Recently, the case of Rebecca Palmer was in the press. On 19th October 2017, Ms Palmer was sentenced to 5 years having been convicted of four counts of perverting the course of justice.

It was also reported that she had pleaded guilty to three further counts of perverting, as well as 5 counts under the malicious communications act.

In Court it was said that Ms Palmer had “ indulged in consensual sexual activity” with the victim, 22, and launched a “malicious campaign” after he rejected her“.

Comment

Our first reaction on hearing the sentence of 5 years was that that was very high for this offence.

As a vague guide, the starting point for this offence goes up to about 2-3 years (see here for one example, and some links to others).

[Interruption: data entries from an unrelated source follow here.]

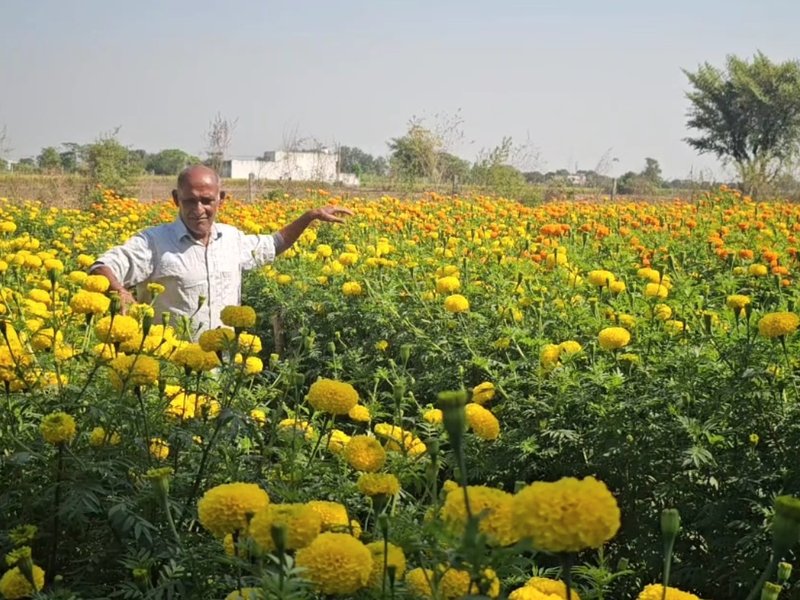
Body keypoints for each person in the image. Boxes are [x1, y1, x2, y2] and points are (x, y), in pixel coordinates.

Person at [90, 164, 352, 338]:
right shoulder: (154, 243)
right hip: (170, 367)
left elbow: (274, 244)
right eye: (190, 200)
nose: (198, 209)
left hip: (223, 367)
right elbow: (102, 265)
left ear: (221, 199)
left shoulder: (231, 239)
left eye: (207, 201)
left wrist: (309, 217)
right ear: (175, 199)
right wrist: (120, 292)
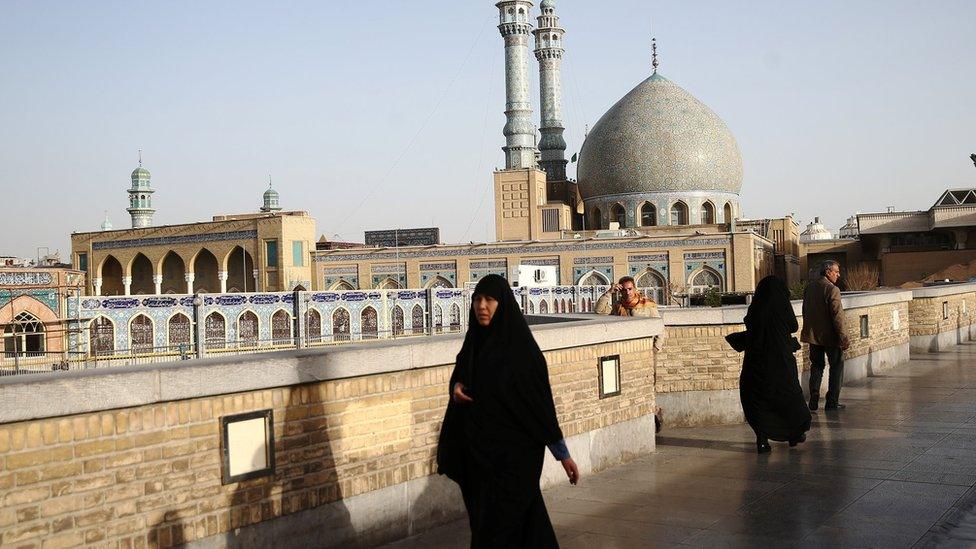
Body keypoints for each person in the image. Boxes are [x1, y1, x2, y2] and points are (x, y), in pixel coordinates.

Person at [437, 274, 579, 548]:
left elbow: (540, 407)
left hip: (516, 458)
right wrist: (455, 387)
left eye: (490, 299)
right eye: (478, 299)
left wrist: (562, 455)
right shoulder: (474, 343)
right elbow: (461, 374)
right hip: (479, 459)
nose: (482, 306)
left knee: (499, 528)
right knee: (517, 525)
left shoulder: (522, 352)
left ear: (503, 304)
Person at [727, 275, 811, 454]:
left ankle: (762, 440)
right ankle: (794, 434)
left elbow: (750, 324)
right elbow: (793, 326)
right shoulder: (782, 306)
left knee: (758, 399)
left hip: (757, 361)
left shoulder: (756, 308)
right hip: (780, 360)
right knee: (788, 397)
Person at [801, 260, 850, 411]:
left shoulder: (809, 288)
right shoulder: (832, 289)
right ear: (828, 272)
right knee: (836, 367)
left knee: (817, 365)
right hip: (830, 337)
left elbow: (805, 311)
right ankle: (832, 402)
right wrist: (843, 336)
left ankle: (814, 393)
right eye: (836, 271)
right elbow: (837, 316)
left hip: (813, 335)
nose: (838, 275)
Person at [595, 276, 661, 318]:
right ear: (620, 291)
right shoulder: (618, 305)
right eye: (624, 290)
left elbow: (658, 325)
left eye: (630, 289)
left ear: (635, 288)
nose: (627, 293)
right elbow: (599, 310)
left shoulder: (647, 304)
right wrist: (609, 292)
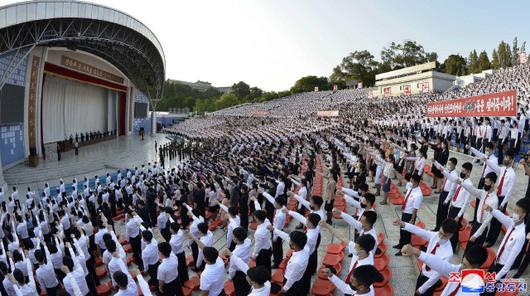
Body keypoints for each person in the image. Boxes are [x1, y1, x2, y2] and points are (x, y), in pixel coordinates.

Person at [393, 218, 457, 296]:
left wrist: (422, 289)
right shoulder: (435, 235)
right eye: (440, 233)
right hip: (423, 272)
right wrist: (403, 223)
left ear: (451, 235)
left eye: (445, 236)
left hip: (430, 281)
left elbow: (437, 275)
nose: (440, 237)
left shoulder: (448, 253)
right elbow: (419, 231)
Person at [482, 198, 530, 296]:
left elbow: (509, 264)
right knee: (484, 287)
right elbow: (503, 217)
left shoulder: (520, 235)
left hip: (501, 268)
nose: (515, 213)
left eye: (517, 211)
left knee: (489, 292)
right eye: (515, 210)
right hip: (495, 261)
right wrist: (491, 209)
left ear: (524, 215)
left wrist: (496, 278)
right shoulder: (512, 222)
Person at [401, 244, 488, 296]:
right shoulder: (459, 270)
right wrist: (416, 251)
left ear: (476, 268)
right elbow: (441, 265)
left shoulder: (472, 291)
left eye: (466, 266)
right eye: (463, 263)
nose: (462, 267)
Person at [436, 161, 473, 252]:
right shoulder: (460, 179)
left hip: (458, 210)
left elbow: (466, 203)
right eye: (462, 170)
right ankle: (446, 244)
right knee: (449, 227)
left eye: (464, 171)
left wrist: (459, 215)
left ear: (468, 172)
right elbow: (451, 179)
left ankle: (452, 247)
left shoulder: (469, 185)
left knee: (454, 230)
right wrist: (443, 171)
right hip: (452, 206)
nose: (462, 172)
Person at [458, 172, 498, 251]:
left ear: (493, 183)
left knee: (475, 251)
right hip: (476, 224)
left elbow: (486, 222)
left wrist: (476, 235)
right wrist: (462, 183)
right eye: (485, 182)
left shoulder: (494, 200)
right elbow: (473, 190)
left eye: (487, 183)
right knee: (468, 248)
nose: (485, 184)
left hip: (482, 229)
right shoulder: (483, 192)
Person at [270, 229, 309, 296]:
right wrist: (274, 230)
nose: (289, 242)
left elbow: (292, 279)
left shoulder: (297, 262)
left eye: (290, 241)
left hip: (293, 284)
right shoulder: (306, 248)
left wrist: (285, 288)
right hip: (299, 278)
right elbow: (286, 237)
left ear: (294, 245)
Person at [394, 174, 423, 255]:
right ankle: (400, 245)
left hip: (410, 215)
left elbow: (415, 209)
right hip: (405, 212)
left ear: (416, 182)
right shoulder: (411, 186)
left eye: (412, 180)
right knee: (402, 230)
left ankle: (404, 250)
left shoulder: (418, 194)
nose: (410, 181)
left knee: (406, 234)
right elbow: (403, 180)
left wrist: (412, 220)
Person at [433, 157, 457, 231]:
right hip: (442, 192)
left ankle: (441, 228)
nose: (448, 165)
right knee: (439, 212)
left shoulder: (455, 175)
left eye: (450, 164)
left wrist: (447, 200)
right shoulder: (448, 170)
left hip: (447, 194)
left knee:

This sentence is well above that, and more akin to what the victim would have got had he been convicted of rape. It may be that there is more to it than was reported – it is not clear what the 3 other counts of perverting the course of justice were and what they related to, as well as the malicious communications (although it appears that those may have related to harassment type offences against the victim).

Even with that, the sentence is a high one. It would be useful to know more about the facts, as it would probably be the case that that will resolve it. As it is, we will have to wait for the Court of Appeal if they decide to hear it, to say whether it was merited on its facts, an indication of higher sentences for such offences, or a sentence that was (perhaps too) harsh.